*** Opening of Provided data ***

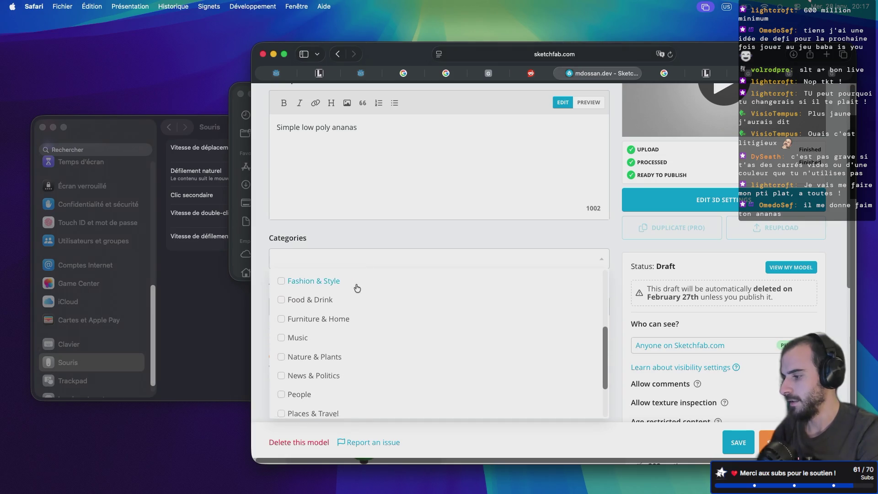
pyautogui.scroll(-1, 289, 296)
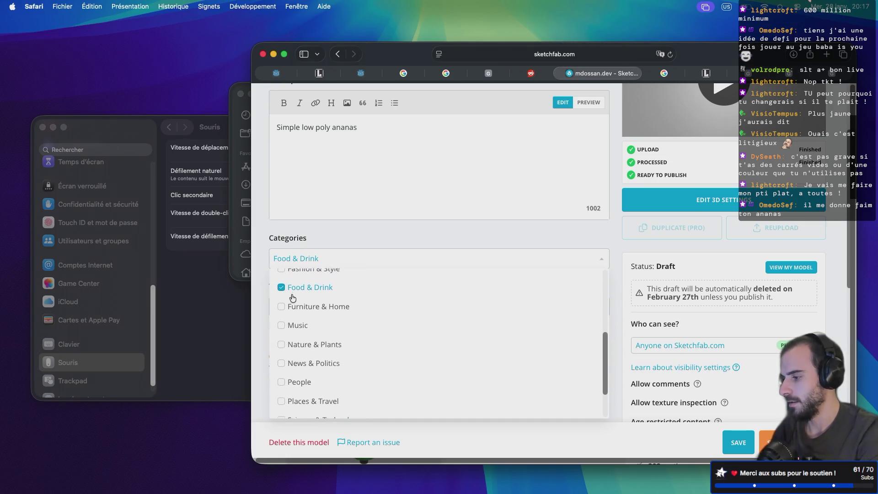
pyautogui.click(282, 325)
pyautogui.scroll(2, 281, 326)
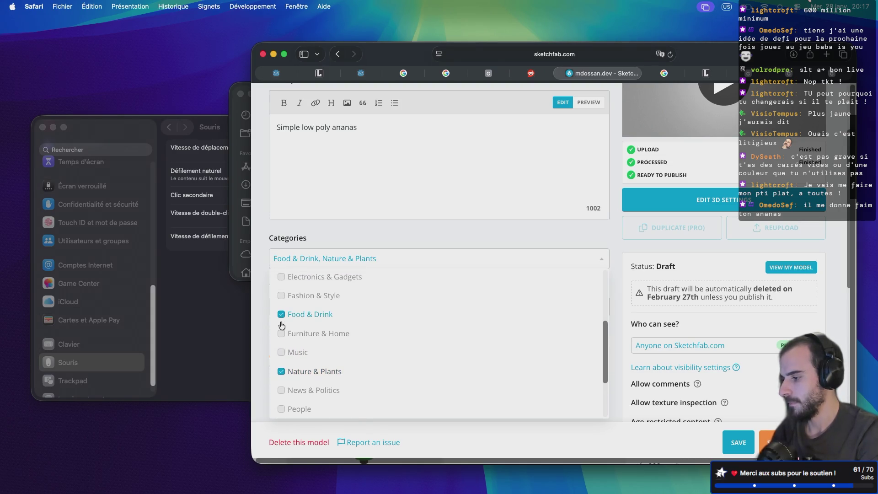
pyautogui.scroll(-3, 281, 324)
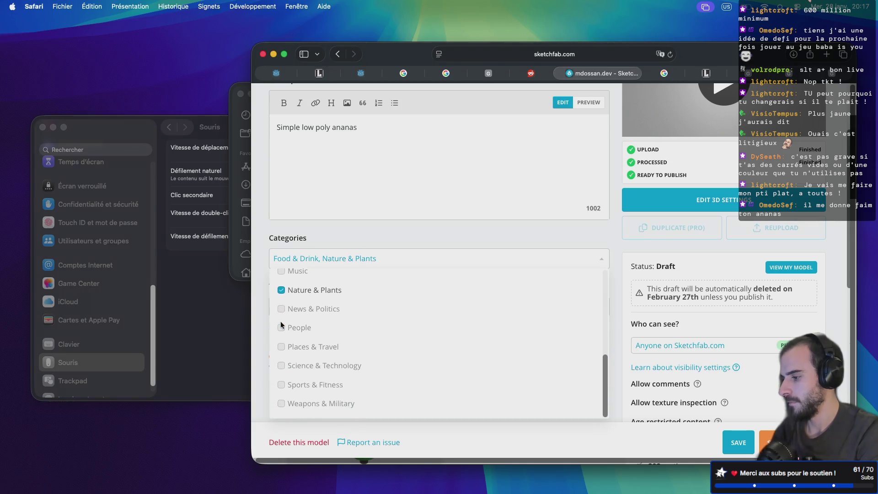
pyautogui.scroll(-3, 281, 324)
pyautogui.scroll(5, 281, 325)
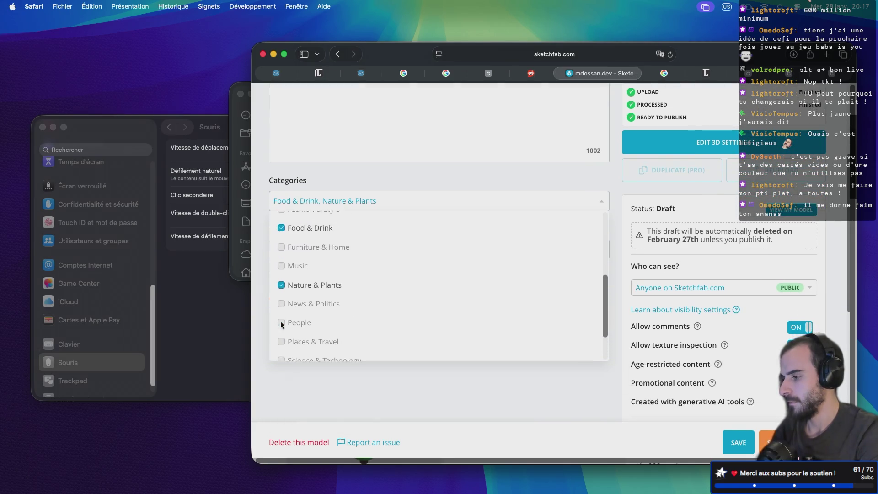
pyautogui.scroll(1, 281, 325)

*** Close of Provided data ***

# Exercise brief
Word for word, restate the records shown above, minus the pictures.

# Answer to this problem
pyautogui.scroll(-1, 289, 296)
pyautogui.click(282, 325)
pyautogui.scroll(2, 281, 326)
pyautogui.scroll(-3, 281, 324)
pyautogui.scroll(-3, 281, 324)
pyautogui.scroll(5, 281, 325)
pyautogui.scroll(1, 281, 325)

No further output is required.